Work instructions: Pick out every line in the data below that holds "casing".

Records shown:
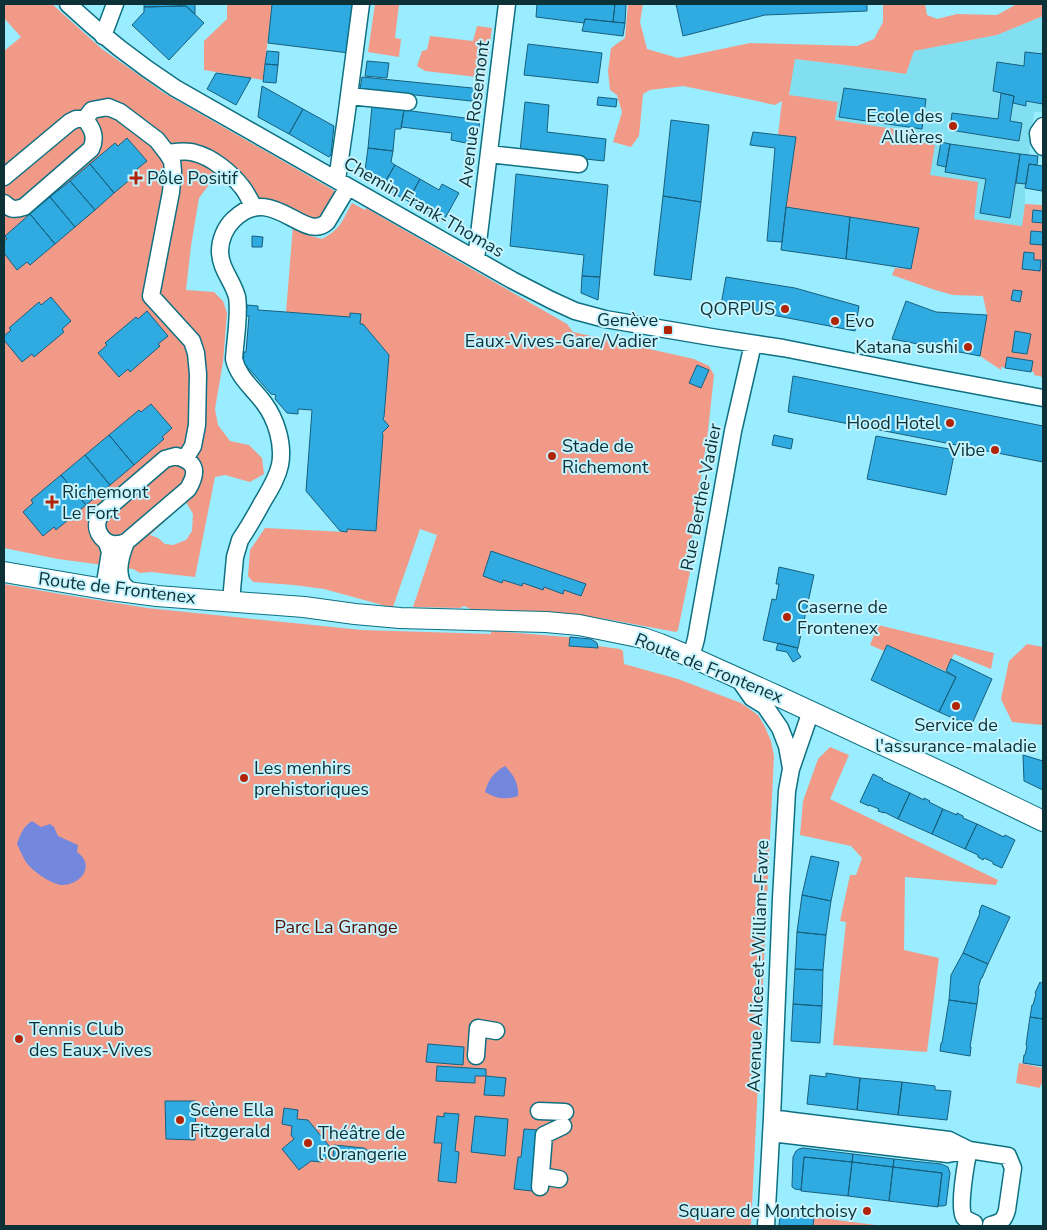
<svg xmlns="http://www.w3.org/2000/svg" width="1047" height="1230" font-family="'Nunito Sans',sans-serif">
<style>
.built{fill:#81dff1}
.green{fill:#f29a88;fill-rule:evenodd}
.water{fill:#7387dd}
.building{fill:#30abe1;stroke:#175f7e}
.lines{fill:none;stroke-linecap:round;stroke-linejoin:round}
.minor-casing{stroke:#0e7080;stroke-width:19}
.major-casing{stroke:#0e7080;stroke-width:22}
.minor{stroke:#fff;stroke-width:16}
.major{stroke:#fff;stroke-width:20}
.poi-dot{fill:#b12408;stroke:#c5f4ff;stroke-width:2}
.labels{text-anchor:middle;stroke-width:4;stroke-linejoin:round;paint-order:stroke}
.street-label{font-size:18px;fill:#0c3137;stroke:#c5f4ff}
.poi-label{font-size:18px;fill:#0c3137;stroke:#c5f4ff;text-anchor:start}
.park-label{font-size:18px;fill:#4e0f05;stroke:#c5f4ff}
</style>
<rect width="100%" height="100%" fill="#99edfe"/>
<path class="built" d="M1043 16V112H1034L1025 188V204L1022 226 974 219 930 175 913 141 914 131 835 120 838 103 789 96 794 59 845 65 906 74 914 51 997 35Z"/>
<path class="green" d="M4 4H52L102 49 164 93 335 191 321 217 311 221C301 214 292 208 281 204 272 200 262 201 254 195L219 160 199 145 184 144 217 174 199 198 191 246 186 290 214 292 223 301 227 313 223 362 215 409 218 425 230 441 249 445 262 458 264 474 250 482 225 475 215 477 195 577 151 572 140 573 133 569 58 559 4 548V51L21 37 4 18ZM186 502 193 514 192 531 186 540 173 545 165 544 158 538 150 535Z
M227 4H272L263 80 204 70V41L227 19Z
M375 4H399L395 38 401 39 399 57 368 52Z
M628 4H643L640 22 647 49 678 58 750 43 857 46 874 39 883 22V4H925L927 15 937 19 957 14 997 15 1017 4H1043V16L997 35 914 51 906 74 845 65 795 59 789 95 838 102 835 120 915 132 914 141 935 145 930 175 978 182 974 219 1022 226 1025 204 1043 205V377L1034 375V372L1001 367V370L980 356 987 315 983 296 953 295 935 290 892 275 895 268 911 269 918 228 786 207 796 137 778 135 782 101 775 105 743 98 683 86 650 90 643 94 639 136 631 147 613 142 622 112 617 95 610 90 608 71 611 48 625 38Z
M477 26 492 28 485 78 425 71 417 66 422 51 427 50 430 36 473 41Z
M352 203 365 210 366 208 567 324 573 332 694 359 709 366 714 375 708 431 689 556 693 557 678 630 676 632 606 619 546 612 471 609 464 606 460 608 413 607 437 535 420 529 393 607 386 606 324 589 294 585 253 582 248 576 250 550 265 528 346 532 347 529 376 531 389 355 363 324H360L361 314H351L350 317 286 312 293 226 307 235 322 239C341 229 342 221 352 203Z
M4 584 60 594 147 608 362 630 491 634V631L591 639 595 641 598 646 620 649 623 651 624 664 678 679 741 703 758 715 764 725 771 741 774 756 751 1226H4Z
M878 625 994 653 991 669 954 654 946 671 887 645 884 651 870 645Z
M1027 644 1043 647V725L1012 722 1001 699 1009 661Z
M830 747 849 755 830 799 998 880 996 885 905 877 904 950 939 958 927 1052 833 1045 846 922 840 921 850 875H856L862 858 851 846 800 835 803 801 818 759Z
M1019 1063 1043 1068V1084H1041L1040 1088 1016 1083Z
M814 1217 883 1226H813Z"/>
<path class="water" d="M505 766C514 775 519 784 518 796 506 800 496 799 485 792 488 780 494 772 505 766Z
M32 821 41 827 50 824 54 827 58 836 78 845 77 852C97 866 79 886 62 885 51 884 32 871 26 862 22 856 20 850 17 844 20 834 24 826 32 821Z"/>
<path class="building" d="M144 4H180V6L144 7Z
M180 4H195V14L186 6H180Z
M272 4H355L349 53 268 43Z
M537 4H615L613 22 585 19 584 23 536 17Z
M615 4H626L625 23 613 22Z
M676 4H867V11L765 15 683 36Z
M186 6 204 23 169 60 132 25 144 12V7Z
M585 19 625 23 623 36 582 31Z
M528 44 602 53 598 83 524 75Z
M267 51 279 52 278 65 265 64Z
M1025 52 1043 54V104L1026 101V106L1013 103 1014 96 993 91 997 62 1024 66Z
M367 61 389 63 387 78 365 76Z
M265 64 278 65 276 83 263 82Z
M216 73 251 78 236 105 207 89Z
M362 77 482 89 480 102 360 89Z
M262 86 303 109 289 134 258 117Z
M844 88 926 99 922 129 839 117Z
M1001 93 1014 96 1010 121 1022 123 1019 141 950 130 952 113 998 119Z
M598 97 617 99 616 107 597 105Z
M525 102 549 105 547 132 606 139 604 161 520 152Z
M372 106 404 110 401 129H395L393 151 368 148Z
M303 109 334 126 331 155 329 157 289 134Z
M404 110 480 120 476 145 451 140 452 133 401 127Z
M671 120 709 125 701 202 663 196Z
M753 132 796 137 786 207 782 242 767 241 775 148 750 145Z
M127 138 147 161 137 169 139 172 114 193 90 164 115 143 118 146Z
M941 142 950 144 946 167 937 165Z
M950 144 1020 154 1010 218 980 213 986 179 945 172Z
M368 148 393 151 391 162 395 165 382 187 378 185 379 182 373 178 370 181 364 178Z
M1020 154 1038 156 1037 165 1029 164 1026 184 1016 183Z
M90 164 114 193 95 210 70 181Z
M1029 164 1043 166V180L1042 191 1025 188Z
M395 165 420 179 408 201 382 187Z
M516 174 608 185 600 277 582 276 584 255 510 246Z
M420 179 439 190 442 184 459 193 443 222 408 201Z
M70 181 95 210 75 227 50 197Z
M663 196 701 202 691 280 654 275Z
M50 197 75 227 55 244 30 214Z
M786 207 850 217 846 259 781 250Z
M1033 210 1043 211V223L1032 222Z
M30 214 55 244 30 265 27 262 17 270 4 253V241L7 239 5 236Z
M850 217 919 228 911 269 846 259Z
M1031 231 1043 232V245L1030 244Z
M252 236 263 237 262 247H252Z
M1024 252 1034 253V260H1041L1040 271 1022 269Z
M582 276 600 277 598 300 581 293Z
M726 277 795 288 859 306 855 331 721 305Z
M1013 290 1022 291 1020 302 1011 300Z
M51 297 71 321 62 329 64 332 34 357 32 354 22 362 4 340V336L11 330 9 328 39 302 41 305Z
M906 301 936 312 987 315 980 356 892 339Z
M247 305 258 306V310L286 312 350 317V313L361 314 360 324H363L389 355 384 417 383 419 389 426 382 433 383 435 376 531 347 529V532L340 531 306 491 312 410 298 409V414L287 413 275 399 276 395 271 394 243 362 244 352H246L249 316H246Z
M147 311 168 336 158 344 160 346 130 372 128 369 119 377 98 353 107 345 105 343 136 317 138 319Z
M1015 331 1031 334 1027 354 1012 352Z
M1007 357 1033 361 1031 372 1005 368Z
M697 365 709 370 701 388 689 383Z
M793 376 1043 426V462L788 412Z
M151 404 172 428 162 437 164 439 134 465 109 435 139 410 141 412Z
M109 435 134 465 110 485 85 455Z
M774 435 793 439 791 449 772 445Z
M876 436 955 450 946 495 867 479Z
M85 455 110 485 86 505 61 475Z
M61 475 86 505 56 530 54 527 43 536 23 512 33 503 31 500Z
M491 551 586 584 581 596 564 590 563 594 544 587 543 590 523 583 522 586 503 580 502 583 483 576Z
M779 567 814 575 798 648 763 640 772 599 776 600 779 584H776Z
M570 637 591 639 597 643 598 648 569 646Z
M778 643 798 648 797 651 801 657 793 662 787 652 776 650Z
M887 645 956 677 939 712 871 680Z
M951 659 992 679 971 726 939 712 956 677 946 671Z
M1023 755 1043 761V790L1024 781Z
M873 774 883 779 882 780 910 793 898 819 884 812V813L878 811 879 809 869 805V806L860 802Z
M910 793 924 800V798L930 801 929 802 943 809 932 834 898 819Z
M943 809 957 815V813L963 816V818L977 824 965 849 932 834Z
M977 824 1004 837 1005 835 1015 840 1002 868 993 864V862L984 858 983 860 978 857V855L965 849Z
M811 856 839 862 831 901 802 895Z
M802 895 831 901 826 935 797 932Z
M982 905 1010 917 988 964 963 953 980 913 979 912Z
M797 932 826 935 823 970 795 969Z
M963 953 988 964 982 978H981L978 989H979L977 1004 949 1000 951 975Z
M795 969 823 970 822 1006 793 1004Z
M1040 982 1043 984V1019L1030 1017 1032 1005H1033L1036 994 1035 993Z
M949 1000 977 1004 970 1047H971L970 1056 940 1051 941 1043H942Z
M793 1004 822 1006 820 1043 791 1041Z
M1030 1017 1043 1019V1066L1023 1063 1024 1055H1025L1027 1046 1026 1045Z
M428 1044 464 1047 463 1065 426 1062Z
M437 1066 486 1069V1076H475V1083L436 1081Z
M826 1073 860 1078 857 1110 807 1104 810 1075 826 1077Z
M486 1076 506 1078 504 1096 484 1095Z
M860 1078 902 1082 898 1115 857 1110Z
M902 1082 935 1086V1090L951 1091 947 1120 898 1115Z
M165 1101H196L195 1140 166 1139Z
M284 1108 298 1110 297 1119 308 1120 330 1147 329 1156 321 1162 311 1161 299 1170 282 1149 294 1139 291 1135 292 1126 282 1124Z
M444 1113 459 1114 455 1151 459 1152 456 1183 438 1181 442 1143H434L437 1116 444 1117Z
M475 1116 508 1119 505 1156 471 1152Z
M524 1129 539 1130 532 1191 514 1189 518 1157H521Z
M334 1145 364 1148 367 1150 369 1155 366 1159 363 1160 333 1157Z
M803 1148 853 1154 852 1162 804 1157 801 1190 795 1189 792 1187V1185L793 1157 796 1151 799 1149Z
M853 1154 894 1159 893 1167 852 1162Z
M804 1157 852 1162 848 1196 801 1191Z
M894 1159 941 1164 948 1167 950 1173 946 1205 943 1206H938L942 1173 893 1167Z
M852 1162 893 1167 889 1201 848 1196Z
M893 1167 942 1173 938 1207 889 1201Z
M780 1216 814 1217 813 1226H779Z"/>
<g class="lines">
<defs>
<path id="minor" d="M68 4C101 35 137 63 175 88L512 280 551 300 575 311 605 319 711 337 783 348 925 376 1043 398
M103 36 115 4
M349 96 408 102
M85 119 92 110 108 107 120 112 157 140 167 153 172 161 173 171 171 192 151 296 192 341 196 353 198 374 197 425 193 446 185 459
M1043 126 1038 133 1039 141 1043 147
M167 153C176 152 186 150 195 153 212 157 231 173 242 187 247 193 250 201 254 207
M489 154 579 164
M4 177 70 122 76 119H85
M337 180 346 118 361 4
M4 203C11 210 15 210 24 207L91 149C97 137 92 128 85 119
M476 259 507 4
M176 456C197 462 198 472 188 489L126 542C123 543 121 544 118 544 105 546 94 532 98 520 99 517 101 515 102 513L165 459Z
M126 542C122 552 117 569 121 580 122 585 128 589 132 593
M104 589 110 552 107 543
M231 601 235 557 240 540C248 528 255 516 262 503 269 491 277 479 280 465 284 444 276 419 264 403 253 388 238 377 234 359 235 342 240 313 237 297 233 281 220 269 220 251 220 240 225 228 233 220 272 181 304 244 327 222L348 187
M691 657 696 639 733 431 753 344
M738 678 752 698 765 706 780 728 787 746 791 768
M476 1056 478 1028 496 1031
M539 1111 565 1112
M772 1118 793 1121 949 1140 969 1150 1008 1156 1013 1168 1007 1210C1004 1221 1001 1222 991 1225V1226
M771 1133 948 1154 969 1150C966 1162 958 1207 964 1217 966 1220 970 1221 974 1223L973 1226
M541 1176 559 1179
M540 1187 544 1135 563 1126
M766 1226 772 1118 781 899 787 791 791 769 811 711"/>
<path id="major" d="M4 572 104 589 157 596 304 607 355 614 400 618 546 622 579 625 643 638 660 644 691 657 782 698 954 778 1043 821"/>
</defs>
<use href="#minor" class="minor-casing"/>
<use href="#major" class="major-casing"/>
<use href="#minor" class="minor"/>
<use href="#major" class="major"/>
</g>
<g class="poi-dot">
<circle cx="953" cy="126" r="5"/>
<path d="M133.5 170.5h5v5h5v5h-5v5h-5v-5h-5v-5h5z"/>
<circle cx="785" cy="309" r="5"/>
<circle cx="835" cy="321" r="5"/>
<rect x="663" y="325" width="10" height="10" rx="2.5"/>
<circle cx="968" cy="347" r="5"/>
<circle cx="950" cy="423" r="5"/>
<circle cx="995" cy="450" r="5"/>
<circle cx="552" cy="456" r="5"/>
<path d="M49.5 494.5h5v5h5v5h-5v5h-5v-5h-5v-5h5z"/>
<circle cx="787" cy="617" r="5"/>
<circle cx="956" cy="706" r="5"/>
<circle cx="244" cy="778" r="5"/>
<circle cx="19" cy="1039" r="5"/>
<circle cx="180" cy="1120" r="5"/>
<circle cx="308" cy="1143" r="5"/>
<circle cx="867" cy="1211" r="5"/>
</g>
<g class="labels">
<g class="street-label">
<text transform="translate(474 114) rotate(-83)" y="6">Avenue Rosemont</text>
<text transform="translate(424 207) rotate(30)" y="6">Chemin Frank-Thomas</text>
<text transform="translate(701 497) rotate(-79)" y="6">Rue Berthe-Vadier</text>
<text transform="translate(117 588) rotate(7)" y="6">Route de Frontenex</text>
<text transform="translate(709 668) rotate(22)" y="6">Route de Frontenex</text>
<text transform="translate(758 966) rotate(-88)" y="6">Avenue Alice-et-William-Favre</text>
</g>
<g class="poi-label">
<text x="943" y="122" text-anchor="end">Ecole des<tspan x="943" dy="21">Allières</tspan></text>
<text x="147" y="184">Pôle Positif</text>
<text x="775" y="315" text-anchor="end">QORPUS</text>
<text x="658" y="326" text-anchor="end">Genève<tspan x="658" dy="21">Eaux-Vives-Gare/Vadier</tspan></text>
<text x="845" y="327">Evo</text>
<text x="958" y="353" text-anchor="end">Katana sushi</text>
<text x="940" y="429" text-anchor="end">Hood Hotel</text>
<text x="562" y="452">Stade de<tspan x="562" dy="21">Richemont</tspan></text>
<text x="985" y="456" text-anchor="end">Vibe</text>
<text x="62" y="498">Richemont<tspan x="62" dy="21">Le Fort</tspan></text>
<text x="797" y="613">Caserne de<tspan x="797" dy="21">Frontenex</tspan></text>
<text x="956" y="731" text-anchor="middle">Service de<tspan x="956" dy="21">l'assurance-maladie</tspan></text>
<text x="254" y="774">Les menhirs<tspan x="254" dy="21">prehistoriques</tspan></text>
<text x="29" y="1035">Tennis Club<tspan x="29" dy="21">des Eaux-Vives</tspan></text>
<text x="190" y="1116">Scène Ella<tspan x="190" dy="21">Fitzgerald</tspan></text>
<text x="318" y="1139">Théâtre de<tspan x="318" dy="21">l'Orangerie</tspan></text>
<text x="857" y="1217" text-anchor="end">Square de Montchoisy</text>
</g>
<g class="park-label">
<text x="336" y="933">Parc La Grange</text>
</g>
</g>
<rect width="1047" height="1230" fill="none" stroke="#0c3137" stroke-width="10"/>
</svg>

Task output:
.minor-casing{stroke:#0e7080;stroke-width:19}
.major-casing{stroke:#0e7080;stroke-width:22}
<use href="#minor" class="minor-casing"/>
<use href="#major" class="major-casing"/>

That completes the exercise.